The kit separates the language used for live agent–user dialogue from the language used in the saved artifact. Both values live in `.pm-kit.config.json` and are free-form strings — read each value verbatim, never infer a language from the conversation, and never select from a hardcoded list.

**Facilitation dialogue.** Speak to the user during facilitation in the language at `language.communication`. Use the string verbatim.

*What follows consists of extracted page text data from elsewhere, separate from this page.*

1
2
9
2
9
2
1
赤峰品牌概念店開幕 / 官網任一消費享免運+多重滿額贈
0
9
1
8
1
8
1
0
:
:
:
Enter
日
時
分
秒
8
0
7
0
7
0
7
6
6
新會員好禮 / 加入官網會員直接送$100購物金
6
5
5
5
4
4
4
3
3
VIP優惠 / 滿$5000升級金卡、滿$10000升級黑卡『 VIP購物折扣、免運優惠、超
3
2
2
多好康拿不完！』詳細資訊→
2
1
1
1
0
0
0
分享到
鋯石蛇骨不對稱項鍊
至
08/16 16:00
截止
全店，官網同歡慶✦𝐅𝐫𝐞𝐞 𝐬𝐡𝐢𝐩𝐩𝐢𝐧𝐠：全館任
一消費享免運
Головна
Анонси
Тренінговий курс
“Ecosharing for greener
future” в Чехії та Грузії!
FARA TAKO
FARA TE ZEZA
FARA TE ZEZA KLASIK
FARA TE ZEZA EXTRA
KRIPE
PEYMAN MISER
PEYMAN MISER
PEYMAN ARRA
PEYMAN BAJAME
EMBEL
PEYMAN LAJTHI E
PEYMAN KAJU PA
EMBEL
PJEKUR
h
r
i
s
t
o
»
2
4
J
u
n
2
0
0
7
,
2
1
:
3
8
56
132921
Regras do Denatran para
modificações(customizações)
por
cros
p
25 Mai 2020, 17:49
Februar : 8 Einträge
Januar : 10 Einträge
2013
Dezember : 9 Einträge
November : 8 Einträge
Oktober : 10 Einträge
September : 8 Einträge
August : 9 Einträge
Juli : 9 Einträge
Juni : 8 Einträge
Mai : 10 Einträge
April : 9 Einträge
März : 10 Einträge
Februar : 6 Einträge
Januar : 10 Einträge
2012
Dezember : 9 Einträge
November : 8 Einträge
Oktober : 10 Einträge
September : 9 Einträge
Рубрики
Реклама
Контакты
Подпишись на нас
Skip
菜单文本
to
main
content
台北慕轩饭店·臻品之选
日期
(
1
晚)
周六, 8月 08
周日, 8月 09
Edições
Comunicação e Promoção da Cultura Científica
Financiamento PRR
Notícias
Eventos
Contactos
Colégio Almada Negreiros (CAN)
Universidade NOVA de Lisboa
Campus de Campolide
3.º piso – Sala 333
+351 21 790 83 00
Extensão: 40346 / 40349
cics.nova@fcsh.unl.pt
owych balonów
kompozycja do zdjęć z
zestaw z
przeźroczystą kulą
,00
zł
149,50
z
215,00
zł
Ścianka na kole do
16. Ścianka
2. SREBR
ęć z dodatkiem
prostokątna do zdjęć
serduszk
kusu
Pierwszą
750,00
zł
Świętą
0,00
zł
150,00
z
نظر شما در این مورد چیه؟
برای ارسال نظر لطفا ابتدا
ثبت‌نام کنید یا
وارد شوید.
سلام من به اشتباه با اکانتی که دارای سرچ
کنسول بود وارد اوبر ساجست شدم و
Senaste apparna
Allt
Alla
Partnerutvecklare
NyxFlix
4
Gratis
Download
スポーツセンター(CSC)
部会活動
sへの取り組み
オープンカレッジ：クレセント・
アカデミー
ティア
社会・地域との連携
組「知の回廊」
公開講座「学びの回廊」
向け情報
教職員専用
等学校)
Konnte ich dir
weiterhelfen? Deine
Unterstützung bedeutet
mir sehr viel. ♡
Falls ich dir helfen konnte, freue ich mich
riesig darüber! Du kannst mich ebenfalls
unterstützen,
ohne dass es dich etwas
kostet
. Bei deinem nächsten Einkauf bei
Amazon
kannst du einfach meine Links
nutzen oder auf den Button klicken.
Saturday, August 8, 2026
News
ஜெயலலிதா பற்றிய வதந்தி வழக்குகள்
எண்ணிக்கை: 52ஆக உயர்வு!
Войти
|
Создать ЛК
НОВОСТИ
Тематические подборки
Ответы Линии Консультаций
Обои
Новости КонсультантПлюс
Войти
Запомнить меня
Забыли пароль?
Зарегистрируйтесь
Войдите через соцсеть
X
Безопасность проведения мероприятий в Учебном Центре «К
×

**Filled artifact (saved TEMPLATE.md output).** Produce the written artifact in the language at `language.output`. If `language.output` is absent or empty, fall back to `language.communication`.

Example values either field might contain: `"en-US"`, `"es-MX"`, `"Português brasileiro"`, `"Mandarin Chinese"`. Accept any string as given. This bifurcation is the normative pattern for every skill in the kit.

## Acceptance gate

When the analysis is complete, point the user to `CHECKLIST.md` (sibling file) and ask them to verify each item. Remind them that the output must be marked **PASS** or **FAIL**. On **FAIL**, invite the user to return with specific notes so the facilitation can be resumed or corrected.